[start of SOURCE EXTRACT]

I am using this group of amendments in the same way as John Home Robertson did to raise a point with the minister. I believe that, whether they involve grants or loans, schemes of assistance will be important in helping all those in the private housing sector who have particular needs.
I hear from disabled people that they face particular difficulties in remaining comfortable in their home because adaptations have not been made and proper facilities have not been provided. Currently, everyone who is applying for a grant goes on the same waiting list—they are waiting in line with everyone else for a share of the pot of money. We all accept that we do not have a bottomless purse and that the available money has to be fairly distributed, but does the minister have any intention of ring fencing the budget for assistance for disabled people?
On John Home Robertson's point, a security door would be defined as an improvement, so it would be covered by the provisions in the bill on improvements. It is self-evident that a controlled-entry door would improve the property, particularly if someone felt that they were vulnerable or if an elderly person felt at risk.
The answer to Christine Grahame's first question is yes, although she will have to remind me of her exact point—I wrote down the answer, so she can match that up later with the Official Report. I do not deny that the other points that she made were important. We are clear that the issues are wide ranging and challenging. We have said that it is important to examine the safety net of the scheme of assistance where necessary, but we do not want to prevent possible private sector solutions in the short term. We do not want to say that because there is a scheme of assistance, no one needs to look for imaginative solutions. The stakeholder group indicated that, too. We want to work with the professions to design the scheme in a way that will allow the market to deliver affordable packages. However, we recognise the clear point that the committee has made about the market being difficult for some people in certain circumstances.

[end of SOURCE EXTRACT]

§ WORK REQUIRED
Write the next passage of the housing-assistance debate transcript, starting right after its final sentence.

[start of INFORMATION PROVIDED]

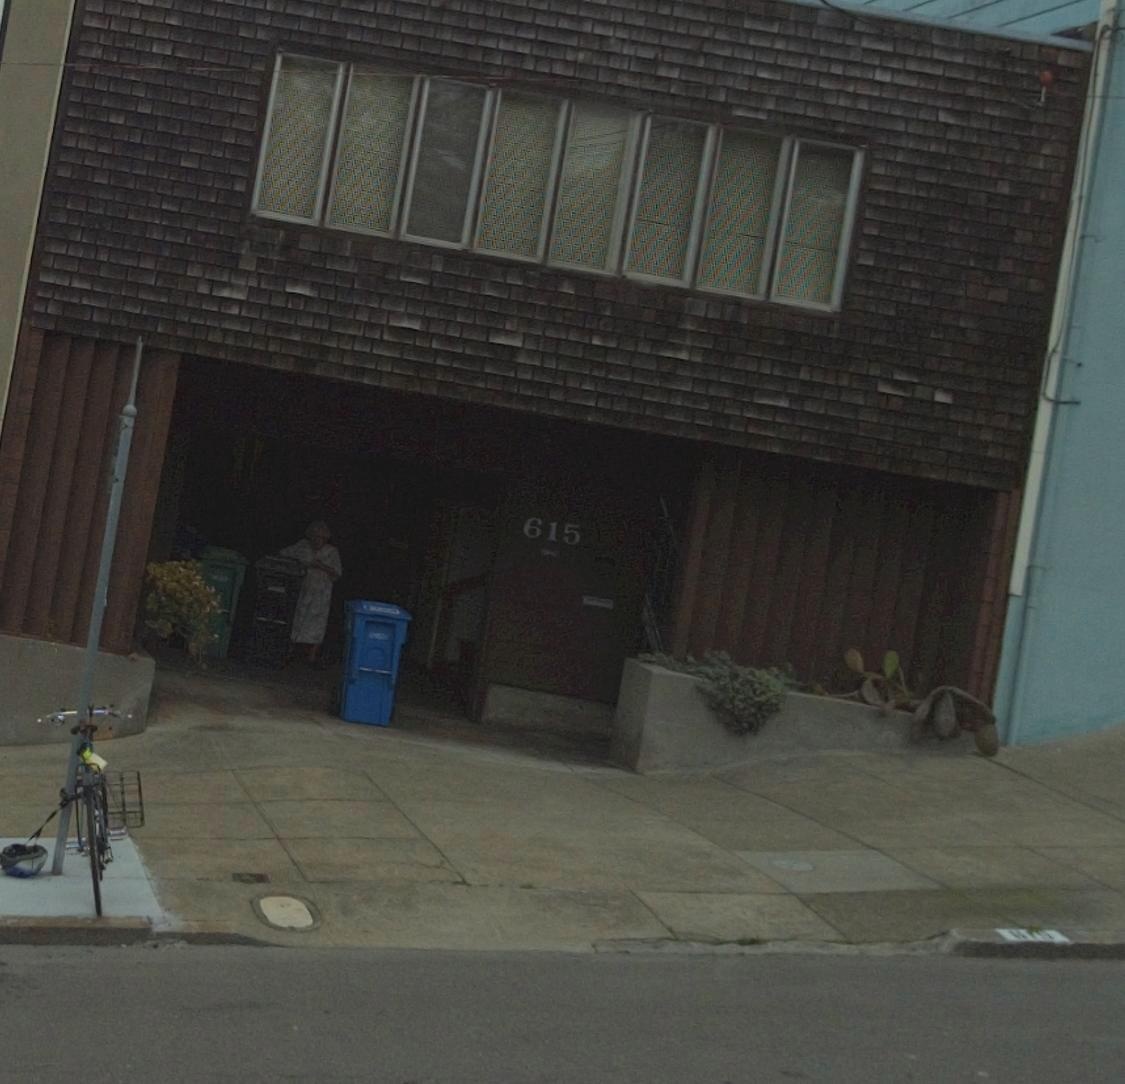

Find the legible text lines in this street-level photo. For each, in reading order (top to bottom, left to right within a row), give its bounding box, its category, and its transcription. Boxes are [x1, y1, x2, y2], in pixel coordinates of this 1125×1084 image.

[end of INFORMATION PROVIDED]

§ EXPECTED ANSWER
Assistance is connected with the sale as opposed to the seller survey and so the issue would arise where houses were difficult to sell or if someone was in difficult circumstances. I assure Christine Grahame that, as we develop the regulations, there will be lots of opportunities to explore and deal with the questions that she and others have posed on the matter.
As Malcolm Chisholm has indicated to the committee, we are inclined to do what Cathie Craigie suggests—ring fencing is an option that we will consider further. I will come back to that and explain it further in the context of amendment 128, but, again, I stress that our thinking on the matter is with the grain of the committee's thinking.
The question is, that amendment 62 be agreed to. Are we agreed?
No.
There will be a division.
For
Barrie, Scott (Dunfermline West) (Lab)
Craigie, Cathie (Cumbernauld and Kilsyth) (Lab)
Harvie, Patrick (Glasgow) (Green)
Home Robertson, Mr John (East Lothian) (Lab)
Marwick, Tricia (Mid Scotland and Fife) (SNP)
Robson, Euan (Roxburgh and Berwickshire) (LD)
Scanlon, Mary (Highlands and Islands) (Con)
Whitefield, Karen (Airdrie and Shotts) (Lab)
Abstentions
Grahame, Christine (South of Scotland) (SNP)
The result of the division is: For 8, Against 0, Abstentions 1.
Amendment 62 agreed to.
Amendments 63 to 65 and 127 moved—[Johann Lamont]—and agreed to.
Section 68, as amended, agreed to.
Section 69—Guidance about availability and amount of assistance
Amendment 130, in the name of Scott Barrie, is grouped with amendment 133.
Amendment 130 is a technical amendment to allow for the substantive amendment 133, which seeks to amend section 73. At the moment, there does not seem to be a level playing field between local authorities in their policies on adaptations. The bill gives Scottish ministers powers to assist in the process, but my amendment 133 would give them additional powers to ensure that local authorities do not limit awards unduly. If the amendment is agreed to, we will have much more open, transparent and accessible rules to govern grants by our various local authorities, which will mean a more even playing field throughout Scotland. The type of grant or loan that someone gets would not depend on which local authority area they happened to reside in and Scottish ministers would be able to ascertain that the system was operating in a fairer and more equitable way. That is the purpose of amendment 133.
I move amendment 130.
The provisions in section 73 recognise that some local authorities limit the amount of approved expense. The flexibility to be able to do that allows them to apply priorities in their local area, but section 69 ensures that, in future, local authorities' decisions to use their flexibility in that way will be made clearly and publicly and their criteria will be published.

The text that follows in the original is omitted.